The program is distributed in the US by Public Radio International, on Sirius/XM sattelite radio and can be streamed on- demand from the Riverwalk Jazz website.

A childhood friend nicknamed him “Duke," and Edward Kennedy Ellington lived up to that royal title. His personal air of grace and refinement comes across both in his music and his memoirs.

The sheer volume of Duke Ellington's lifetime musical output is remarkable. With 2,000 compositions to his credit, he wrote hundreds of pop songs, jazz tunes, musical comedy scores for theater, and film scores for hit movies like Anatomy of a Murder. He composed three concerts of sacred music and several large-scale orchestral suites, including his Diminuendo and Crescendo in Blue.

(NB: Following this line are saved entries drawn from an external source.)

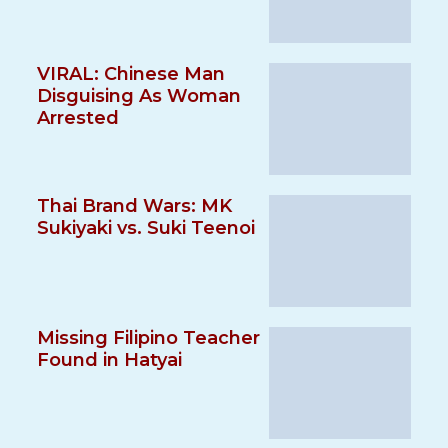
VIRAL: Chinese Man
Disguising As Woman
Arrested
Thai Brand Wars: MK
Sukiyaki vs. Suki Teenoi
Missing Filipino Teacher
Found in Hatyai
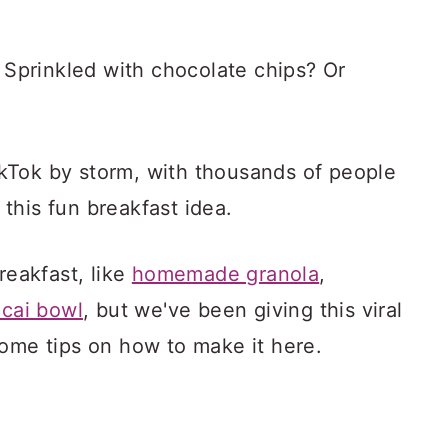
? Sprinkled with chocolate chips? Or
kTok by storm, with thousands of people
this fun breakfast idea.
reakfast, like
homemade granola
,
acai bowl
, but we've been giving this viral
some tips on how to make it here.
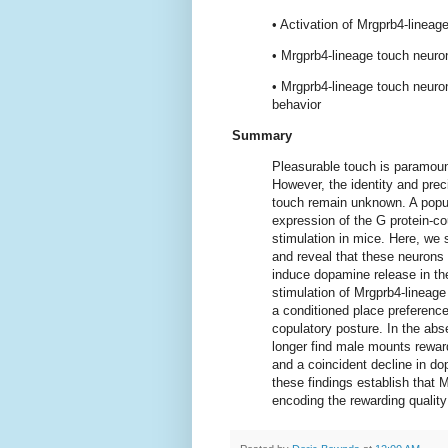
• Activation of Mrgprb4-lineag
• Mrgprb4-lineage touch neuron
• Mrgprb4-lineage touch neuro
behavior
Summary
Pleasurable touch is paramount
However, the identity and prec
touch remain unknown. A popu
expression of the G protein-c
stimulation in mice. Here, we 
and reveal that these neurons a
induce dopamine release in the
stimulation of Mrgprb4-lineage
a conditioned place preference 
copulatory posture. In the ab
longer find male mounts reward
and a coincident decline in d
these findings establish that M
encoding the rewarding quality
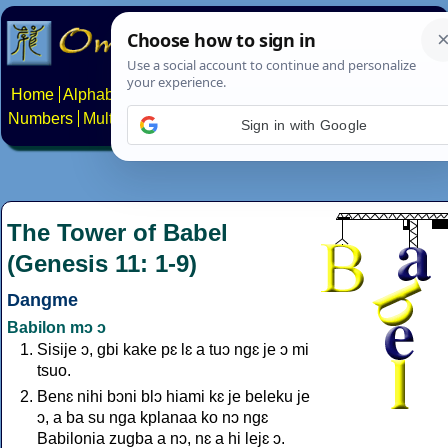
Home
Alphabets
Constructed scripts
Languages
Phrases
Numbers
Multilingual Pages
Search
News
About
Contact
Sign in with Google
The Tower of Babel
(Genesis 11: 1-9)
Dangme
Babilon mɔ ɔ
Sisije ɔ, gbi kake pɛ lɛ a tuɔ ngɛ je ɔ mi
tsuo.
Benɛ nihi bɔni blɔ hiami kɛ je beleku je
ɔ, a ba su nga kplanaa ko nɔ ngɛ
Babilonia zugba a nɔ, nɛ a hi lejɛ ɔ.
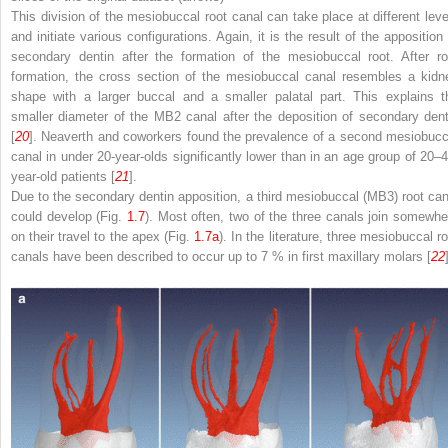
This division of the mesiobuccal root canal can take place at different leve
and initiate various configurations. Again, it is the result of the apposition 
secondary dentin after the formation of the mesiobuccal root. After ro
formation, the cross section of the mesiobuccal canal resembles a kidn
shape with a larger buccal and a smaller palatal part. This explains t
smaller diameter of the MB2 canal after the deposition of secondary dent
[
20
]. Neaverth and coworkers found the prevalence of a second mesiobucc
canal in under 20-year-olds significantly lower than in an age group of 20–4
year-old patients [
21
].
Due to the secondary dentin apposition, a third mesiobuccal (MB3) root can
could develop (Fig.
1.7
). Most often, two of the three canals join somewhe
on their travel to the apex (Fig.
1.7a
). In the literature, three mesiobuccal r
canals have been described to occur up to 7 % in first maxillary molars [
22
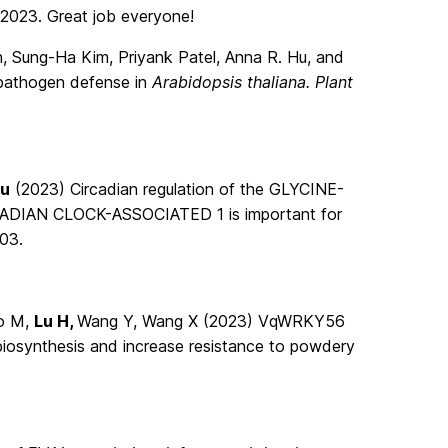
 2023. Great job everyone!
, Sung-Ha Kim, Priyank Patel, Anna R. Hu, and
 pathogen defense in
Arabidopsis thaliana. Plant
Lu
(2023) Circadian regulation of the GLYCINE-
ADIAN CLOCK-ASSOCIATED 1 is important for
03.
ao M,
Lu H,
Wang Y, Wang X (2023) VqWRKY56
biosynthesis and increase resistance to powdery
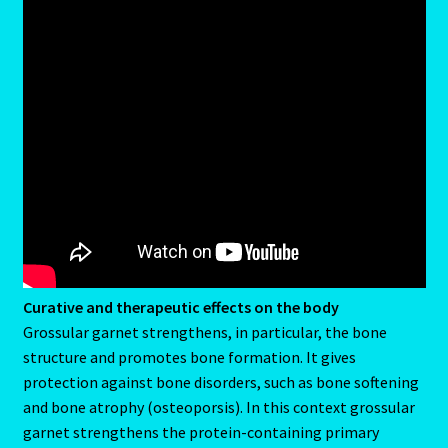
Capricorn – December 23 – January 20
Capricorn/ Rat-East Meets West-Chinese Astrology
Capricorn/Cat – East-Meets West-Chinese Astrology
Card Oracle – Tarot
Career Match
Cartomacy-2
Curative and therapeutic effects on the body
Grossular garnet strengthens, in particular, the bone
Cartomancy
structure and promotes bone formation. It gives
protection against bone disorders, such as bone softening
King Of Pentacles
and bone atrophy (osteoporsis). In this context grossular
garnet strengthens the protein-containing primary
Cat-Chinese Astrology-Occidental and Oriental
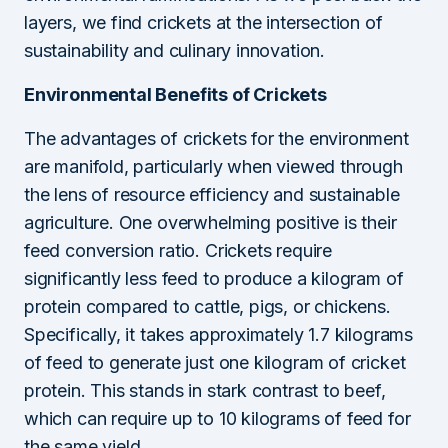
layers, we find crickets at the intersection of
sustainability and culinary innovation.
Environmental Benefits of Crickets
The advantages of crickets for the environment
are manifold, particularly when viewed through
the lens of resource efficiency and sustainable
agriculture. One overwhelming positive is their
feed conversion ratio. Crickets require
significantly less feed to produce a kilogram of
protein compared to cattle, pigs, or chickens.
Specifically, it takes approximately 1.7 kilograms
of feed to generate just one kilogram of cricket
protein. This stands in stark contrast to beef,
which can require up to 10 kilograms of feed for
the same yield.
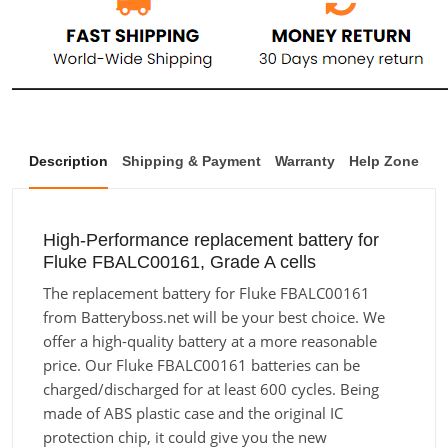
Description
Shipping & Payment
Warranty
Help Zone
High-Performance replacement battery for
Fluke FBALC00161, Grade A cells
The replacement battery for Fluke FBALC00161
from Batteryboss.net will be your best choice. We
offer a high-quality battery at a more reasonable
price. Our Fluke FBALC00161 batteries can be
charged/discharged for at least 600 cycles. Being
made of ABS plastic case and the original IC
protection chip, it could give you the new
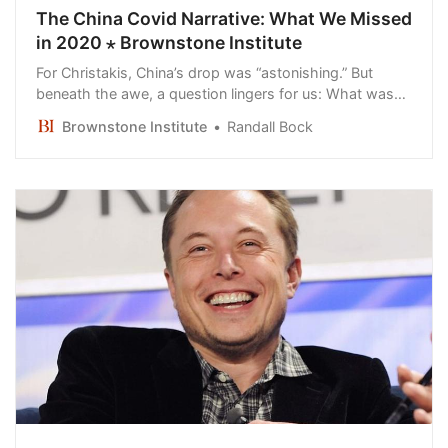
The China Covid Narrative: What We Missed
in 2020 ⋆ Brownstone Institute
For Christakis, China’s drop was “astonishing.” But
beneath the awe, a question lingers for us: What was
real “virus” China was fighting?
Brownstone Institute
Randall Bock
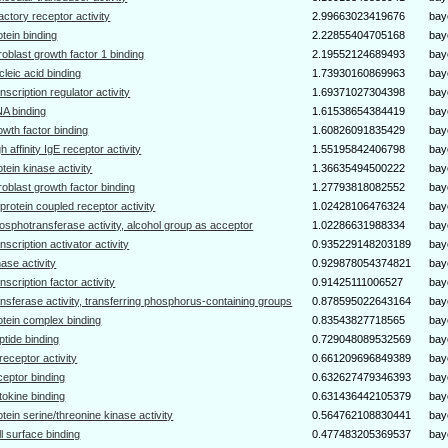
factory receptor activity
2.99663023419676
bay
otein binding
2.22855404705168
bay
broblast growth factor 1 binding
2.19552124689493
bay
cleic acid binding
1.73930160869963
bay
anscription regulator activity
1.69371027304398
bay
A binding
1.61538654384419
bay
owth factor binding
1.60826091835429
bay
gh affinity IgE receptor activity
1.55195842406798
bay
otein kinase activity
1.36635494500222
bay
broblast growth factor binding
1.27793818082552
bay
protein coupled receptor activity
1.02428106476324
bay
osphotransferase activity, alcohol group as acceptor
1.02286631988334
bay
anscription activator activity
0.935229148203189
bay
nase activity
0.929878054374821
bay
anscription factor activity
0.91425111006527
bay
ansferase activity, transferring phosphorus-containing groups
0.878595022643164
bay
otein complex binding
0.83543827718565
bay
ptide binding
0.729048089532569
bay
receptor activity
0.661209696849389
bay
ceptor binding
0.632627479346393
bay
tokine binding
0.631436442105379
bay
otein serine/threonine kinase activity
0.564762108830441
bay
ll surface binding
0.477483205369537
bay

But many believe that he was at his best composing short, three-minute pieces tailor- made to fit the ten-inch record disc, the commercial standard of the era. From his early works, like the 1927 recording of “East St. Louis Toodle-Oo" and his 1930 hit “Mood Indigo," to later pieces like the 1940 classic “Cotton Tail," Duke Ellington used the three-minute form to create dynamic miniature works of art.

Duke Ellington published a memoir, Music is My Mistress. In the 1970s jazz writer Stanley Dance collected more Ellington recollections in The World of Duke Ellington. Script material on this broadcast draws on excerpts from both. From Music is My Mistress:

“Music is my mistress, and she plays second fiddle to none. To hear her speak, you can't believe your ears. She is ten thousand years old. Yet, she is as modern as tomorrow, a brand new woman every day, and as endless as time mathematics. I look forward to her every gesture."